Is it possible to recompose Doc from Updates?

robertoalvarezalonso · April 27, 2023, 2:53pm

Hello, I am currently working on building a collaborative editor using Yjs alongside a WebSocket server that cannot be modified.

The WebSocket server operates by broadcasting incoming messages to all connected clients, and temporarily storing these messages, and therefore Yjs updates, in a table.

Although I have the ability to run my own code on the backend, its JavaScript engine only supports the ECMAScript5 standard. As a result, I don’t believe I can use Yjs on the server-side.

Given the previous, is it possible to generate the document’s content in some way from the updates stored in the server?

The idea is to follow dmonad’s recommendation, instead of saving snapshots from the clients.

Thanks!

raine · April 28, 2023, 3:31pm

Yjs stores documents as Uint8Array updates. As long as you can store these binary updates, you can recreate the YDoc with Y.mergeUpdates and Y.applyUpdate.

robertoalvarezalonso · May 3, 2023, 8:06am

Thanks, raine! That was actually my first thought too, but then I started worrying about the number of updates we might end up with.

So I’m thinking maybe we could have clients send a snapshot ( Y.encodeStateAsUpdate) of the document every so often, and then on the server side, we could just get rid of any updates that were made before the most recent snapshot. It’s kind of like what they do in this project I found on Github: GitHub - YousefED/Matrix-CRDT: Use Matrix as a backend for local-first applications with the Matrix-CRDT Yjs provider.

This way, when we load the document from the server we’d just need to grab a snapshot and a few updates. Do you think this could work?

raine · May 3, 2023, 1:09pm

Yes, that could work.

Note that a client that makes offline changes before the snapshot is generated, and then reconnects after it is generated and the past updates have been removed, will not be able to merge conflicts. For true offline-first functionality you need the whole history.

It’s usually best to store the YJS updates as-is. They are heavily optimized and allow efficient storage, syncing, and transmission over the wire. But I understand that a lot of projects have different needs, and people often prefer JSON or snapshots. I’m just not sure of the full implications for the conflict-resolution behavior.

robertoalvarezalonso · May 3, 2023, 4:27pm

Thanks raine! The issue on my side is that sending a bunch of updates to the clients from the server is way slower than sending a big one.

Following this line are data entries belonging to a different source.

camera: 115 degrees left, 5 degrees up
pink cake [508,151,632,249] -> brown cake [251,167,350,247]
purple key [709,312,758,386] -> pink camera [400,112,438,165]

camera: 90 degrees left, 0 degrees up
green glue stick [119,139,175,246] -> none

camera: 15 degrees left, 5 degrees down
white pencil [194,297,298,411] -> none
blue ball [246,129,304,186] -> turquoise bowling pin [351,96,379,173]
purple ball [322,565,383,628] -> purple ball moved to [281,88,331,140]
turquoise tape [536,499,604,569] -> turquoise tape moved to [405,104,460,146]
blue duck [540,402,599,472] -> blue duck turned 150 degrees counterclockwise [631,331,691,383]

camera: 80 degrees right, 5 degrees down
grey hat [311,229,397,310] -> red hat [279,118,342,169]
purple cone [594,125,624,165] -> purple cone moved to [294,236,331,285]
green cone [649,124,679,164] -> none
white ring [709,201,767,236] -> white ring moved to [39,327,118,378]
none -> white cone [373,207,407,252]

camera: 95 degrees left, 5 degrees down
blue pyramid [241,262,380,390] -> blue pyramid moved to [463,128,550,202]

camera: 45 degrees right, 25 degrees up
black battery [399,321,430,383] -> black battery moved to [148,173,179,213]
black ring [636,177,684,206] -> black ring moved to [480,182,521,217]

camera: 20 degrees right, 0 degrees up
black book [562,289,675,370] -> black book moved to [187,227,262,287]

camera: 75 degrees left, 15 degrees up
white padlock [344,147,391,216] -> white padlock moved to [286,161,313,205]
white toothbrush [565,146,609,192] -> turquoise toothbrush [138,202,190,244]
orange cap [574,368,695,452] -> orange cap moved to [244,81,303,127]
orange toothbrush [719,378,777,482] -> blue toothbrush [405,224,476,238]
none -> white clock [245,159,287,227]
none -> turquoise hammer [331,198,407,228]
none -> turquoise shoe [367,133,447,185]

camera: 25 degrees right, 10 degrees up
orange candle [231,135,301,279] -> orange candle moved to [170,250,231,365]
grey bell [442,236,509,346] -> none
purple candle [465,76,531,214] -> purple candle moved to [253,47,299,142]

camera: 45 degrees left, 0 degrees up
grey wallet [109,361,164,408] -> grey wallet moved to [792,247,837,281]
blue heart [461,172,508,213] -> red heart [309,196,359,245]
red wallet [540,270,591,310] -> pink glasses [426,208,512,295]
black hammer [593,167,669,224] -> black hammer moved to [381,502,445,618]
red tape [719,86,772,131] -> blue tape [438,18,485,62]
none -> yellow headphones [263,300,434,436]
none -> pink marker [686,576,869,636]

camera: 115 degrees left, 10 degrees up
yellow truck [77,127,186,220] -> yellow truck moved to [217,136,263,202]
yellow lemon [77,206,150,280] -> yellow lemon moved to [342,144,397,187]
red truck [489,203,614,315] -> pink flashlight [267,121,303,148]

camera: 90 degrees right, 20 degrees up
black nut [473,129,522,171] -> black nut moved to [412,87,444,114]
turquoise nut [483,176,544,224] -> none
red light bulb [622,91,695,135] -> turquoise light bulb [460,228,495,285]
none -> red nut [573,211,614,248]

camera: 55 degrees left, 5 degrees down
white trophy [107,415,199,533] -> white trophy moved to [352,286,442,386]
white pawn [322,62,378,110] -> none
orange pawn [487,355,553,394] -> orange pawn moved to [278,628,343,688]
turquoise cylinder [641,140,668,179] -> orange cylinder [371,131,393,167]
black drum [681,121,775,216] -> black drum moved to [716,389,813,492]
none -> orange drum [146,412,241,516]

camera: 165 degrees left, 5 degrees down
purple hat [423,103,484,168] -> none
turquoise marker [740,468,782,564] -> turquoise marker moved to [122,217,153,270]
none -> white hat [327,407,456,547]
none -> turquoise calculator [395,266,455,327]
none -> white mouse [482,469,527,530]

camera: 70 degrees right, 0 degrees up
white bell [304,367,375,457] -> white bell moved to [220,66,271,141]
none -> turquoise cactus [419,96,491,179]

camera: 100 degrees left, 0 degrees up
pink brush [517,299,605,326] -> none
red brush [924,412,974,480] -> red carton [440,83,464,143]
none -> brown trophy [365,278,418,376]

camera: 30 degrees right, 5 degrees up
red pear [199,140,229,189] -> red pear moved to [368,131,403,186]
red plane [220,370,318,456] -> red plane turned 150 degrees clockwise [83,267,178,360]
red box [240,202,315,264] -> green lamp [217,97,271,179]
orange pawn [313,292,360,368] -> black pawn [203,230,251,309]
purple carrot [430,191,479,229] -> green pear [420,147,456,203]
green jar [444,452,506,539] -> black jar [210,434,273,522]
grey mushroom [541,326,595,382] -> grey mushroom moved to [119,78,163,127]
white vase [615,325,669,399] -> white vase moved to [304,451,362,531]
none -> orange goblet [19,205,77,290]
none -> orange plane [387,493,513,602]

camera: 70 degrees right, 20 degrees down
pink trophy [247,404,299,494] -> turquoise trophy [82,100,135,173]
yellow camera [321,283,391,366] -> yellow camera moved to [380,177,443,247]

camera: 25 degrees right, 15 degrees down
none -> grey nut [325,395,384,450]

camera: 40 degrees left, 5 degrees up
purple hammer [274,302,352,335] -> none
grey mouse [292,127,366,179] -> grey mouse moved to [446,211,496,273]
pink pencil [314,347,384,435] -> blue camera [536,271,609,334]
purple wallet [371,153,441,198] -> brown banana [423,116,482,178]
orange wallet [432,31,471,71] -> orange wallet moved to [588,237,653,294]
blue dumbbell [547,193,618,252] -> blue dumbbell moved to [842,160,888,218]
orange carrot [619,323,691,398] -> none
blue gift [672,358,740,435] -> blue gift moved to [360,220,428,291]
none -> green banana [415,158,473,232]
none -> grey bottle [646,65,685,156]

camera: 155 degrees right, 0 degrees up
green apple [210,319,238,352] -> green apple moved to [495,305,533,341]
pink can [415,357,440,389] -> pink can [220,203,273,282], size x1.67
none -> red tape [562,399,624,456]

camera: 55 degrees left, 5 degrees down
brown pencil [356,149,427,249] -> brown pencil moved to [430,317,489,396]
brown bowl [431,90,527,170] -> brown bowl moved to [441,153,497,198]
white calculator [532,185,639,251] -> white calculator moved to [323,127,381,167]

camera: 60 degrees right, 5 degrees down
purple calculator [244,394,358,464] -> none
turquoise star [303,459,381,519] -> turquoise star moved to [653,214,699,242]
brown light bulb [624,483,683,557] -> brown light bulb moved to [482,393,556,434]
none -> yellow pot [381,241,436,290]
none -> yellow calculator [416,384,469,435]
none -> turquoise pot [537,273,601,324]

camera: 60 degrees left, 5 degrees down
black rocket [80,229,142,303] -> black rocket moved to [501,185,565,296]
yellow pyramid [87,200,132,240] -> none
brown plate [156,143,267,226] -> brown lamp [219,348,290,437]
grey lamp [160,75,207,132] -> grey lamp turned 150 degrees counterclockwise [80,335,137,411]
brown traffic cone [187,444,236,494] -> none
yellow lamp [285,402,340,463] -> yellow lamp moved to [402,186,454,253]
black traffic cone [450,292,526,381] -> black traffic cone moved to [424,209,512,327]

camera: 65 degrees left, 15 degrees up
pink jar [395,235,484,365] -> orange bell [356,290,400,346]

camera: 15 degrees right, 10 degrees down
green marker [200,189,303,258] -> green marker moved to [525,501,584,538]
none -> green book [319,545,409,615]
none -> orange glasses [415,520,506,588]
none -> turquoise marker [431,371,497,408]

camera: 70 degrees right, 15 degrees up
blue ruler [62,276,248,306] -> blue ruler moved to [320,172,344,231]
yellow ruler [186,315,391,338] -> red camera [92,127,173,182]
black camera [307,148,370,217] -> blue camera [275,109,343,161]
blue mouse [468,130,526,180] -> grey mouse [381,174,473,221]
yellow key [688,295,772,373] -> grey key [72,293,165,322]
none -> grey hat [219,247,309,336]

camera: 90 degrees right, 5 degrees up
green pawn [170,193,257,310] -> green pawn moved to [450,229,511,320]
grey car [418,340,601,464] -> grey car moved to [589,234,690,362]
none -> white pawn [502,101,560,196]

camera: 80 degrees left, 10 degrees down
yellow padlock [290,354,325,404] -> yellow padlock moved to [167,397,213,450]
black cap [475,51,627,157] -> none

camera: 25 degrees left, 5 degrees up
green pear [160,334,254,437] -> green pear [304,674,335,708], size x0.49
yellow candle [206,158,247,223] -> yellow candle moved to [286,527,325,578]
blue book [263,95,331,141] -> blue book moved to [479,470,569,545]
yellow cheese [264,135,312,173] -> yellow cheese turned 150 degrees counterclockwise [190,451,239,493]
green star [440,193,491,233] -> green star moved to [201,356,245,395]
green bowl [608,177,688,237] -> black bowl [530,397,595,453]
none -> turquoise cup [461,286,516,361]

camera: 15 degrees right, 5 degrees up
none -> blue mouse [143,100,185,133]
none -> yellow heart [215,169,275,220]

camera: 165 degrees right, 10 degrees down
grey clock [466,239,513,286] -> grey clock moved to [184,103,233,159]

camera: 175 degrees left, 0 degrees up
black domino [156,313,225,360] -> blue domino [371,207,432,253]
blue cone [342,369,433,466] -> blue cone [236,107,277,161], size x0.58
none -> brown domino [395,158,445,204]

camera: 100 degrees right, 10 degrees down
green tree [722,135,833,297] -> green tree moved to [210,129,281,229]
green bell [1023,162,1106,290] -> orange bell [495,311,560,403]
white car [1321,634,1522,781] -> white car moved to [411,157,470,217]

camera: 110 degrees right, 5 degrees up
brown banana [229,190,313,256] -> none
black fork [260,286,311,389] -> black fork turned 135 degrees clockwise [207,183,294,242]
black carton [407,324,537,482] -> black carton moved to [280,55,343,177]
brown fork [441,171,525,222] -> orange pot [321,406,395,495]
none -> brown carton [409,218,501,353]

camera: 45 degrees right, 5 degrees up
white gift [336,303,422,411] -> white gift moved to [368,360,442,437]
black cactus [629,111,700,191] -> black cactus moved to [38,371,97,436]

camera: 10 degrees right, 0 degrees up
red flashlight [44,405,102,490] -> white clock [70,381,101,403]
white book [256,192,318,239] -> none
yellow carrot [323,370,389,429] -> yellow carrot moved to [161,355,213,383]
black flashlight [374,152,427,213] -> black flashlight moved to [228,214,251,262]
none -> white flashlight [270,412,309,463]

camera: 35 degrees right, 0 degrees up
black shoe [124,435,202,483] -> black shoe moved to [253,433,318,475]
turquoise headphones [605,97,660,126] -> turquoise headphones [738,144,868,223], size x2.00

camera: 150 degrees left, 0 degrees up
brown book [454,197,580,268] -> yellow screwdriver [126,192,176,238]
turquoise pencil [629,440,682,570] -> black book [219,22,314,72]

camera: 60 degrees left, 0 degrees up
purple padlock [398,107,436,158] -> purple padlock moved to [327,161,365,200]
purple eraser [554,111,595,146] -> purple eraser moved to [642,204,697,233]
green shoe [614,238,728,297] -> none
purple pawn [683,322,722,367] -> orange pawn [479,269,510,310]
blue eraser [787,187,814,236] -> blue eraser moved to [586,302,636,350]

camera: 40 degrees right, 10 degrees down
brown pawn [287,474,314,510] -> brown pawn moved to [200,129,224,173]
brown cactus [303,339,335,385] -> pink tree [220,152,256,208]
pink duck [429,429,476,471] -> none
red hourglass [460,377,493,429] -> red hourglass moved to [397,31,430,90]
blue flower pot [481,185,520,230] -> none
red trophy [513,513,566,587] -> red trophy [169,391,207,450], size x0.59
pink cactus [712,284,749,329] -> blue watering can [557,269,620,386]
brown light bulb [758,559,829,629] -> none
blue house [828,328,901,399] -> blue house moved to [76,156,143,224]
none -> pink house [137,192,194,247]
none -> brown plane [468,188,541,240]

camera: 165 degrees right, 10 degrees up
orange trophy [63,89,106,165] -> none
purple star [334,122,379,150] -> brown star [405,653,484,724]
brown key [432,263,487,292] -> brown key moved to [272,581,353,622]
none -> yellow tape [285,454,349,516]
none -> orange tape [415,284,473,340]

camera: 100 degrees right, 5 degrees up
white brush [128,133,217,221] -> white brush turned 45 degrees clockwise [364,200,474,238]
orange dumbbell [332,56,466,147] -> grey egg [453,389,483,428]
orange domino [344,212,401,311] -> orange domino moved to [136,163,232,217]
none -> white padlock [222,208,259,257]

Now I have noticed that the document state is growing fast, even though the content is empty. The server doesn’t need to store every transaction, only the content of the document when the snapshot was taken and any updates that have been made since then. Do you know how would be possible to do that?

raine · May 3, 2023, 10:19pm

I’m not sure I know what you mean here. y-websocket sends all updates in a single response to the client in sync step 2. If you are using a different WebSocket server, you would need to emulate that behavior.

The process is described here:

Are you sure? CRDT’s rely on the full document history to recreate the document state and resolve conflicts. In a distributed environment, there is no way to guarantee that all clients are up-to-date with a given snapshot.

Maybe there are others who have gotten snapshots to work in this fashion though.

robertoalvarezalonso · May 6, 2023, 1:25pm

Unfortunately, I can’t use y-websocket and I can’t modify the existing WebSocket server, but so far my approach seems to work. And I have just found the solution to the growing document state, which was worrying me.

The solution consists in using Y.snapshot to get the document state at a given point -when I want so save the snap- without all the document history.

if (shouldSendSnapshot) {
  const doc = new Y.Doc({ gc: false });
  const currentUpdate = Y.encodeStateAsUpdate(this.doc);
  console.log('Current doc: ' + currentUpdate.length);

  Y.applyUpdate(doc, currentUpdate);
  const snap = Y.snapshot(doc);
  const docRestored = Y.createDocFromSnapshot(doc, snap);
  const restoredUpdate = Y.encodeStateAsUpdate(docRestored);
  console.log('Restored doc: ' + restoredUpdate.length);

  persistUpdate(restoredUpdate);
}

Probably there is a more efficient way of doing this, but I hope at least it can help others with similar needs.